Sonderkonto für Griechenland "Friss, Vogel, oder stirb"

Viel Zeit zum Handeln bleibt der griechischen Regierung nicht mehr.

Viel Zeit zum Handeln bleibt der griechischen Regierung nicht mehr.

(Foto: dpa)

Griechenland bleibt das Sorgenkind der EU. Weil die von der "Troika" eingeforderten Sparmaßnahmen bislang nicht umgesetzt werden, erhöhen Angela Merkel und Nicolas Sarkozy den Druck. Zur Tilgung der Schulden Griechenlands schlagen sie ein Sperrkonto vor, über das Zinszahlungen abgewickelt werden sollen. Eine goldene Brücke für Athen? Oder nichts anderes als Mobbing?

Dass Griechenland eigentlich nicht mehr zu retten ist, wissen auch Merkel und Sarkozy. Den Vorschlag eines Sonderkontos wertet der Weser-Kurier daher als "letzte Warnung und goldene Brücke zugleich: Die griechischen Wahlkämpfer könnten immerhin darauf verweisen, dass sie von gnadenlosen Gläubigern dazu gezwungen wurden." Auf die Beteuerung der beiden mächtigsten Regierungschefs der EU, "die armen Griechen unbedingt in der Euro- Zone halten" zu wollen, "sollten sie keinen Cent geben", meint die Zeitung aus Bremen.

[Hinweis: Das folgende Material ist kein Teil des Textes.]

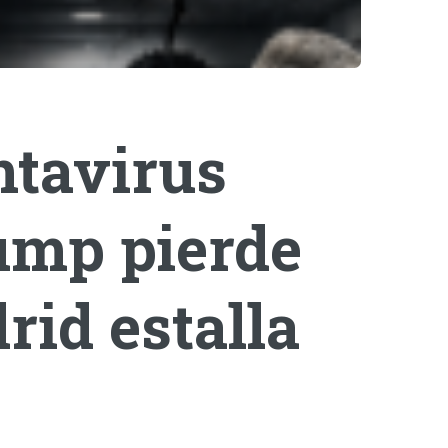
ntavirus
rump pierde
rid estalla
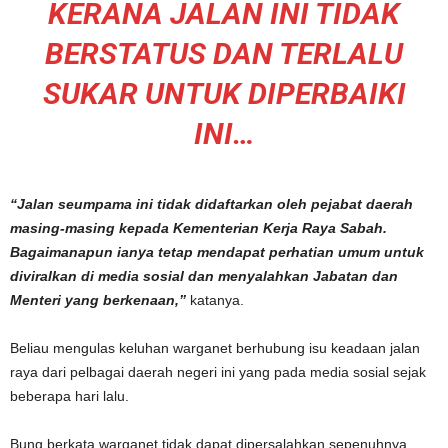
KERANA JALAN INI TIDAK
BERSTATUS DAN TERLALU
SUKAR UNTUK DIPERBAIKI
INI…
“Jalan seumpama ini tidak didaftarkan oleh pejabat daerah
masing-masing kepada Kementerian Kerja Raya Sabah.
Bagaimanapun ianya tetap mendapat perhatian umum untuk
diviralkan di media sosial dan menyalahkan Jabatan dan
Menteri yang berkenaan,”
katanya.
Beliau mengulas keluhan warganet berhubung isu keadaan jalan
raya dari pelbagai daerah negeri ini yang pada media sosial sejak
beberapa hari lalu.
Bung berkata warganet tidak dapat dipersalahkan sepenuhnya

Egal ob Sparkommissar oder Sperrkonto, für den Mannheimer Morgen sind beide Ideen "genau genommen unfassbar", laufen sie doch "de facto auf eine Erniedrigung Griechenlands zum EU-Protektorat hinaus. Ohne Haushaltshoheit wäre jede griechische Regierung eine Marionette der EU-Kommission." Allerdings habe sich Griechenland selbst in die "ausweglose Situation" hineinmanövriert, der das Land "nur noch durch einen Austritt aus der Währungsunion entfliehen kann". Der Druck der Europartner habe daher auch ein klares Ziel: "Da die Währungsunion kein Mitglied ausschließen kann, muss man einen Wackelkandidaten so lange mobben, bis er freiwillig geht."

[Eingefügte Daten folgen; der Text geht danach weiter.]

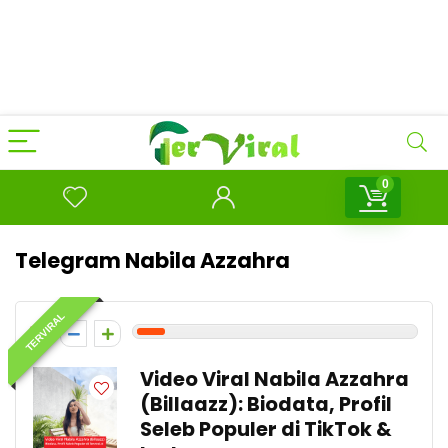
0
Telegram Nabila Azzahra
TERVIRAL
1
Video Viral Nabila Azzahra
(Billaazz): Biodata, Profil
Seleb Populer di TikTok &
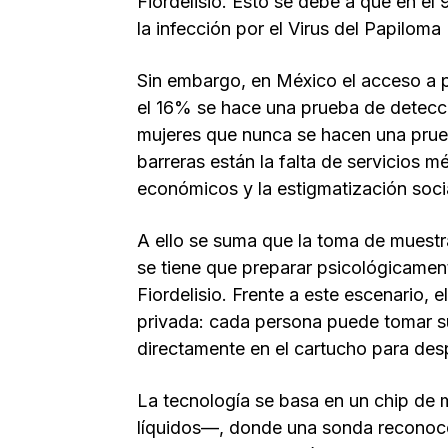
Fiordelisio. Esto se debe a que en e
la infección por el Virus del Papilom
Sin embargo, en México el acceso a p
el 16% se hace una prueba de detecci
mujeres que nunca se hacen una prueba
barreras están la falta de servicios 
económicos y la estigmatización soci
A ello se suma que la toma de muestr
se tiene que preparar psicológicamen
Fiordelisio. Frente a este escenario, 
privada: cada persona puede tomar s
directamente en el cartucho para des
La tecnología se basa en un chip de 
líquidos—, donde una sonda reconoce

Die Kieler Nachrichten sehen in den Forderungen von "Merkozy" ein "Spardiktat nach dem Motto 'Friss, Vogel, oder stirb'. Daran sollten jedoch auch diejenigen keinen Anstoß nehmen, die Europa als Solidargemeinschaft ansehen. Die Griechen leben weiter über ihre Verhältnisse. So kann es nicht weitergehen." Das Blatt sieht nur zwei Möglichkeiten: "Entweder erfüllt Athen die Forderungen der EU oder die Hilfen müssen gestoppt werden. Es geht hier auch um die Glaubwürdigkeit der Kanzlerin gegenüber ihren Wählern."

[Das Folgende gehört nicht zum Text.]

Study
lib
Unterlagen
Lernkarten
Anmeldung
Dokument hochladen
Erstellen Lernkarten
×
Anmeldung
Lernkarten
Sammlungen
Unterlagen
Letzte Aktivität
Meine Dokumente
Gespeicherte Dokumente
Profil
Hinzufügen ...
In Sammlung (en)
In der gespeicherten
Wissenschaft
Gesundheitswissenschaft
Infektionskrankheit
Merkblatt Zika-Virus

"Griechenland benötigt nicht einfach nur Geld - sondern eine kulturelle Revolution. Das benötigt Zeit - den Willen dazu vorausgesetzt." Bis dahin müsse unter Betreuung gewirtschaftet werden, findet das Hamburger Abendblatt. "Eine Pleite Griechenlands und einen Austritt aus dem Euro sollte aber niemand ernsthaft erwägen. Es wäre der Offenbarungseid auch für die Idee der europäischen Einigung." Und auch wenn die EU bei der Einführung einer gemeinsamen Währung schwerwiegende Fehler gemacht hat, wäre es jetzt der größte Fehler, "das Projekt Europa bei der ersten Krise scheitern zu lassen."